Во-первых, мы полагаем, что здравый смысл один, сам по себе, не вооруженный наукой, не усвоивший себе полного знания предмета, о котором судит, не может быть верховным судьей в деле какой бы то ни было науки, и стало быть не может знать, какие она должна выполнять условия. Здравый смысл есть способность понять истину, смыслить. Эта способность воспитывается познанием и опытом и потому имеет разные степени образованности и развития. Всякий народ и всякий человек имеет свой смысл, более или менее здравый, и примечательно притом, что всякий человек именно свой-то собственный смысл и считает самым здравым. Наконец, вникнув в дело, здравый смысл может убедиться в чем-нибудь, но не убеждать. Впрочем, мы не станем придираться к логическим ошибкам и будем рассматривать только самый предмет, если только возможно рассматривать научный предмет без логики.
Здравый смысл без помощи других инструментов в состоянии постановить только одно условие для деятельности врача. Это условие — врач должен вполне знать свою науку и свое искусство. А для этого нужно прежде всего знание всех метод лечения, и аллопатической (или как бы ее ни называли) и гомеопатической. Без такого знания невозможно сознательное лечение, для которого, разумеется, всегда нужно избирать самый кратчайший и легчайший путь.
Гомеопатия, конечно, также признает необходимость точного определения болезни и употребления средств, способных производить на организм всегда постоянные и определенные действия. Но она этим не ограничивается, и ее условия лечения значительно разнятся от предложенных программой, начиная с самой цели врачебного действия. Например, она не довольствуется условием, которое требует сознательного лечения болезней, а идет далее и требует скорого и верного излечения больных. А это огромная разница. Здравый смысл достаточно понимает и бесчисленные опыты доказывают, что врач, совершенно сознательно по своему плану лечивший, может устранить какую-нибудь болезнь, между тем как больной еще долго потом может прострадать от новой болезни, причиненной лекарством, как например меркуриализмом по излечении воспалительного катара кишок, сифилиса и проч.
Далее «Программа» говорит: «Соединение в одно целое разнородных сведений, делающих нас способными к выполнению в пределах возможности этих двух необходимых условий, составляет врачебную науку; применение их к действительности есть врачебное искусство».
Поэтому наука есть только соединение массы разнородных сведений; искусство — применение.
Но сведения могут быть верные и неверные, как это доказывает и самая «Программа»; по всем суждениям ее видно, что служившие им основанием сведения о гомеопатии были ошибочны. Чтобы иметь верные сведения, безусловно необходимо исследование, и это исследование, изучение должно нескончаемо продолжаться. Оттого-то наука и не есть законченное целое, а только сегодняшний результат исследований, настоящего значения и практического применения которых часто мы ожидаем лишь от будущего.

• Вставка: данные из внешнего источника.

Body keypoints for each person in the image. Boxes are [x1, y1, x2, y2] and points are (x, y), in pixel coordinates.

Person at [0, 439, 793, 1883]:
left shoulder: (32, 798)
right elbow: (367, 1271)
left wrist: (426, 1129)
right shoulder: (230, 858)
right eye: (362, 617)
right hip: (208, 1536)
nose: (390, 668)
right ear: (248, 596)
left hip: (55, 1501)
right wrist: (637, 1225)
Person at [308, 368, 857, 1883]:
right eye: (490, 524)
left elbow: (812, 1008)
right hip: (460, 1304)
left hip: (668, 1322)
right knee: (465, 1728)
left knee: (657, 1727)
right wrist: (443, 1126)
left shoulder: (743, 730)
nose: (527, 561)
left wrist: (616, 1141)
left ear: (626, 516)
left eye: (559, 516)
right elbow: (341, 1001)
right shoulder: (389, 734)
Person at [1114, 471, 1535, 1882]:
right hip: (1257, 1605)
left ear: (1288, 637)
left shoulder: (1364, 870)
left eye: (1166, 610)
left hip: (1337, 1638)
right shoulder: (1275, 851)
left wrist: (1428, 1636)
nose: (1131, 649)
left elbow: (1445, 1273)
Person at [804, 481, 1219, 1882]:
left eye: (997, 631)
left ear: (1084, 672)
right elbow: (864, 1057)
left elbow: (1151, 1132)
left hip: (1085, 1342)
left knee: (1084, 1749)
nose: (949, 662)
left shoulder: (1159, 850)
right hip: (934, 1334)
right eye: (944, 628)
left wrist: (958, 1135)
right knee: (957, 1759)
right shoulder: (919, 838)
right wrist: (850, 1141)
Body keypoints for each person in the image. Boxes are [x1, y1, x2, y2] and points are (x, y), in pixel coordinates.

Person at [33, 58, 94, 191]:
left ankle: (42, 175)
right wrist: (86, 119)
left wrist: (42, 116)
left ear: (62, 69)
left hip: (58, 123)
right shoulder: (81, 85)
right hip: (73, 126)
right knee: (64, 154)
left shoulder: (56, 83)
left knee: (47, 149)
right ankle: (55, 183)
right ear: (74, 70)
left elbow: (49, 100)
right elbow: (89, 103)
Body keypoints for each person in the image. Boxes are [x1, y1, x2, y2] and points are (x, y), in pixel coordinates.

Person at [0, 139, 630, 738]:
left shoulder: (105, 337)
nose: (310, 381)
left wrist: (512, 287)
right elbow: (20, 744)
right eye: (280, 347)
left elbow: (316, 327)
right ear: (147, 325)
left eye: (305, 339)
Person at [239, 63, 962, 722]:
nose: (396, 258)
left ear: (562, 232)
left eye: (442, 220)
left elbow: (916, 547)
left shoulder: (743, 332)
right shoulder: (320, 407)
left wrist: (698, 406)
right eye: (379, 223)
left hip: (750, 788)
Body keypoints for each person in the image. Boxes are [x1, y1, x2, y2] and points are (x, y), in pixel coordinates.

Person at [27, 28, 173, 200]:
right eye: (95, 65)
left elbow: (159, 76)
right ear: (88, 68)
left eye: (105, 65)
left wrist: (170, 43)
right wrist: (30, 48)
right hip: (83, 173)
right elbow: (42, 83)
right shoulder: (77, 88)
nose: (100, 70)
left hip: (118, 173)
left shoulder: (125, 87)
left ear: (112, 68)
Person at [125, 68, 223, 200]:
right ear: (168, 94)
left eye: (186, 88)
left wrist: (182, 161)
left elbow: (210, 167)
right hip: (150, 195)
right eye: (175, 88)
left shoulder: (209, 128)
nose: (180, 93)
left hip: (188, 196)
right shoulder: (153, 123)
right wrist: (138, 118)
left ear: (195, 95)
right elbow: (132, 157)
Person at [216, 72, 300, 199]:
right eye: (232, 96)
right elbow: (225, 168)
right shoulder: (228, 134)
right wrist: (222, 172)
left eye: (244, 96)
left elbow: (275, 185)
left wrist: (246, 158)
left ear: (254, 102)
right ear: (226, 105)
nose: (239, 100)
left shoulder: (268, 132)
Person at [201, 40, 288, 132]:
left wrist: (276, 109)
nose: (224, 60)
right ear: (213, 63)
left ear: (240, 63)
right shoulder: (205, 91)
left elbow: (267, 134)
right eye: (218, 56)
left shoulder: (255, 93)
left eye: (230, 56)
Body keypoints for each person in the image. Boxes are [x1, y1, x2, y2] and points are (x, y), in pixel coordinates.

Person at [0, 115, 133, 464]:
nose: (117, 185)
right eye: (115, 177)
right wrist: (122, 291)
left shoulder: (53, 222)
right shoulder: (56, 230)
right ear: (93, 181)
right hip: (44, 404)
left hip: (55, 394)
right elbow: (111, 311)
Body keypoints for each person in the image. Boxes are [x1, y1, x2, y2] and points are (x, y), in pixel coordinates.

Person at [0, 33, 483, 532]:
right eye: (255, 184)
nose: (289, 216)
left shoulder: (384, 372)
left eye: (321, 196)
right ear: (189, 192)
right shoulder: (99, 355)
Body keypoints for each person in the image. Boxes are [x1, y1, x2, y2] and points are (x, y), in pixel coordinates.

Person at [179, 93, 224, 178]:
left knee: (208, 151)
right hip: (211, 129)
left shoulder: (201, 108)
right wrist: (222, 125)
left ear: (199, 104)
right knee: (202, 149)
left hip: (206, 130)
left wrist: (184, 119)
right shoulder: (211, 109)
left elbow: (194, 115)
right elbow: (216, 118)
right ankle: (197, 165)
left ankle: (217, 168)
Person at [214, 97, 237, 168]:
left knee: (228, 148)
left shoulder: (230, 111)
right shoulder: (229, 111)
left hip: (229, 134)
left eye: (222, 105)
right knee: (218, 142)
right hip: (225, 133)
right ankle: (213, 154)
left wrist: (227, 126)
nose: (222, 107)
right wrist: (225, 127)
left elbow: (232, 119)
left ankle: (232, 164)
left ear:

Составляющие науку сведения, по «Программе», имеют только одну цель — сделать нас способными к выполнению сказанных двух условий в пределах возможности. Не подходит ли это определение и ко всякому ремеслу? Что же такое ремесло, если не применение известных, в определенном объеме нужных сведений к выполнению какой-нибудь практической цели?
Между тем, «Программа», задавшая по-видимому очень трудную и частью даже вовсе невыполнимую задачу, тут же по неизвестным причинам ограничивает необходимость достижения цели оговоркой «в пределах возможности». Таким образом она, стало быть, сама же частью уничтожает значение постановленных условий, и притом самым неопределенным образом. Спрашивается, где же оканчивается возможность, где ее предел, и где она еще существует?
Между тем, в этих таким образом ограниченных условиях по-видимому заключается вся суть искусства и науки. В них должно заключаться все, чем определяется объем врачебного искусства, Посмотрим, так ли это. Вникнем еще раз в содержание условий.
По первому условию нельзя не заметить, что оно соединяет в себе два предмета совершенно разнородных: а) определение болезни и b) расположение плана лечения. Так как второе условие — употребление средств по плану — уже заключается в первом, то он и представляет совершенно лишнюю амплификацию.
И еще: «Программа» в том же первом условии требует определения болезни «во всех ее отношениях к болезни», стало быть или придерживается давно уже покинутого онтологического воззрения, по которому болезнь принимали за нечто самостоятельное, за поселившееся в организме и враждебное ему существо, или же по крайней мере не совсем ясно представляет нам, что такое болезнь.
Что может находиться в каком-нибудь отношении к организму, то необходимо должно иметь и самостоятельное существование, между тем болезнь в организме значит: сам организм болен.
Вирхов в своем новейшем руководстве к патологии и терапии говорит: «Единственное основание всех явлений, болезненных и здоровых, есть самая жизнь, и от прочей жизни отдельной, подле нее и самой по себе существующей болезни вовсе нет».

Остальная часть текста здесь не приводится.